Location of OARs was quantified through the determination of the shortest distance between the ITV and the OAR, denoted dist(ITV,OAR). In order to do so, the ITV contour was successively expanded with 1 mm isotropic margin. The overlap between the expanded ITV and OAR was determined after each expansion. The shortest distance between the two structures was defined as being the first distance in which the overlap between the two structures returned a non-null structure.
Interfraction motion was quantified by calculating the difference between the shortest distance on PRE CBCT and on planning CT, \({\Delta {\text{dist}}}_{{\text{CT}}}^{{\text{PRE}}}={\text{dist}}^{{\text{PRE}}}\left(\text{ITV},\text{OAR}\right)-{\text{dist}}^{{\text{CT}}}(\text{ITV},\text{OAR})\). An OAR closer to the ITV on PRE CBCT compared with its distance on CT had \({\Delta \text{dist}}_{{\text{CT}}}^{{\text{PRE}}}<0\). A similar quantity was defined to quantify intrafraction motion \({\Delta \text{dist}}_{{\text{PRE}}}^{{\text{MID}}}={\text{dist}}^{{\text{MID}}}\left(\text{ITV},\text{OAR}\right)-{\text{dist}}^{{\text{PRE}}}(\text{ITV},\text{OAR})\). The mean and standard deviation of the magnitude of the interfractional and intrafractional variation, \(\left|\left.{\Delta \text{dist}}_{{\text{CT}}}^{{\text{PRE}}}\right|\right.\) and \(\left|\left.{\Delta \text{dist}}_{{\text{PRE}}}^{{\text{MID}}}\right|\right.\), were reported.
To test if a variation in \({\Delta \text{dist}}_{{\text{CT}}}^{{\text{PRE}}}\) or \({\Delta \text{dist}}_{{\text{PRE}}}^{{\text{MID}}}\) leads to a variation in the planned dose per fraction to OAR, the Pearson correlation coefficient (r) between \(\Delta \text{dist}\) and the difference between the near to maximum planned dose per fraction of this OAR on PRE CBCT and on planning CT, \({\Delta \text{D}0.03\text{cc}}_{{\text{CT}}}^{{\text{PRE}}}={\text{D}0.03\text{cc}}^{{\text{PRE}}}-{\text{D}0.03\text{cc}}^{{\text{CT}}}\), or on MID CBCT and on PRE CBCT, \({\Delta \text{D}0.03\text{cc}}_{{\text{PRE}}}^{{\text{MID}}}={\text{D}0.03\text{cc}}^{{\text{MID}}}-{\text{D}0.03\text{cc}}^{{\text{PRE}}}\), was calculated.
In the case where a dose limit was exceeded in a given fraction by using structures on PRE CBCT, a new treatment plan was generated to investigate if dose to organs could have been lowered while preserving adequate target coverage.

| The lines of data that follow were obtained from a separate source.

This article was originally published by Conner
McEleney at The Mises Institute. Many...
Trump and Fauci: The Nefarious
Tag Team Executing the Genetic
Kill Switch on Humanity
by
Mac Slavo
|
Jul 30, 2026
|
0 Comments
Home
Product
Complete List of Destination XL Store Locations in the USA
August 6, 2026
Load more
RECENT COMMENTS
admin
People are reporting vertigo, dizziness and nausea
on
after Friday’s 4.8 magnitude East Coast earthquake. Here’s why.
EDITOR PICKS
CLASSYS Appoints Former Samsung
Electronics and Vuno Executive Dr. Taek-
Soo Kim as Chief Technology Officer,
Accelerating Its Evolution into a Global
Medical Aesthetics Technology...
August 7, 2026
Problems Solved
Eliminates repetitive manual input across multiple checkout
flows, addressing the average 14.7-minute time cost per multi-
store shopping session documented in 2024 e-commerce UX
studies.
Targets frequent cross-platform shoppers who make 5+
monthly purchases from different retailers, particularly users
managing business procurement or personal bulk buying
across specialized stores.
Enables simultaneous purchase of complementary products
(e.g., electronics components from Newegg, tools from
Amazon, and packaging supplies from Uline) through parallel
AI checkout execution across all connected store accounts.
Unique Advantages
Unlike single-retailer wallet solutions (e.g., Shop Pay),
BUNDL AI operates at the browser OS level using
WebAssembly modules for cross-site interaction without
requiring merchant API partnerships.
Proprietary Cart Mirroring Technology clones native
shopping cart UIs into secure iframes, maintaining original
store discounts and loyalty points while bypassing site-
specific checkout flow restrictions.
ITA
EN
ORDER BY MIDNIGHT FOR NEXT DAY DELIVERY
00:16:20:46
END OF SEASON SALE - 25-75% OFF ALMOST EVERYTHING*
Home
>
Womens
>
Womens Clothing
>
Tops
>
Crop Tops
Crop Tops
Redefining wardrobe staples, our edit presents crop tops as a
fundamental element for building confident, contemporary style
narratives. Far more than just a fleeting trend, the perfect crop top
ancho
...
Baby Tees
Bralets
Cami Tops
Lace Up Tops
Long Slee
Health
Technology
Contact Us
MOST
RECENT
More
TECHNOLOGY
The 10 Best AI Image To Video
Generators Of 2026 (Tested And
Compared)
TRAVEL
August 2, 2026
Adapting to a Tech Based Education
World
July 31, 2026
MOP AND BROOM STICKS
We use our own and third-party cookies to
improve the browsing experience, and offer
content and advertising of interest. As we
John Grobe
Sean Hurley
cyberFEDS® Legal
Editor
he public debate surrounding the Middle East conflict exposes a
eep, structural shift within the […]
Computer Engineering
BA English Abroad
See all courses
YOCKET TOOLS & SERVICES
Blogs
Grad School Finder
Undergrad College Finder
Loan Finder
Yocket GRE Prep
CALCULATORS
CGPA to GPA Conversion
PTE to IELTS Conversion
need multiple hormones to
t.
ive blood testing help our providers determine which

To do so, dose optimization and calculation was first performed by using contours determined on the PRE CBCT to perform the optimization with the objectives used in the original treatment plan. If constraints were still not met, a knowledge-based planning (KBP) model (RapidPlan v15, Varian Medical Systems, Palo Alto) was used to further improve the model (KBP model was not available at time of original treatment planning). Metric extraction, determination of the shortest distance between the ITV and OAR and dose optimization and calculation were performed by using the Eclipse Scripting Application Programming Interface (ESAPI v16.1, Varian Medical System, Palo Alto).
Statistical significance of the difference in the medians was determined with a Wilcoxon signed rank test for equal sample size and a Wilcoxon rank sum test otherwise by using the Scipy v1.5.2 module. The null hypothesis was rejected at the 5% significance level (p-value < 0.05).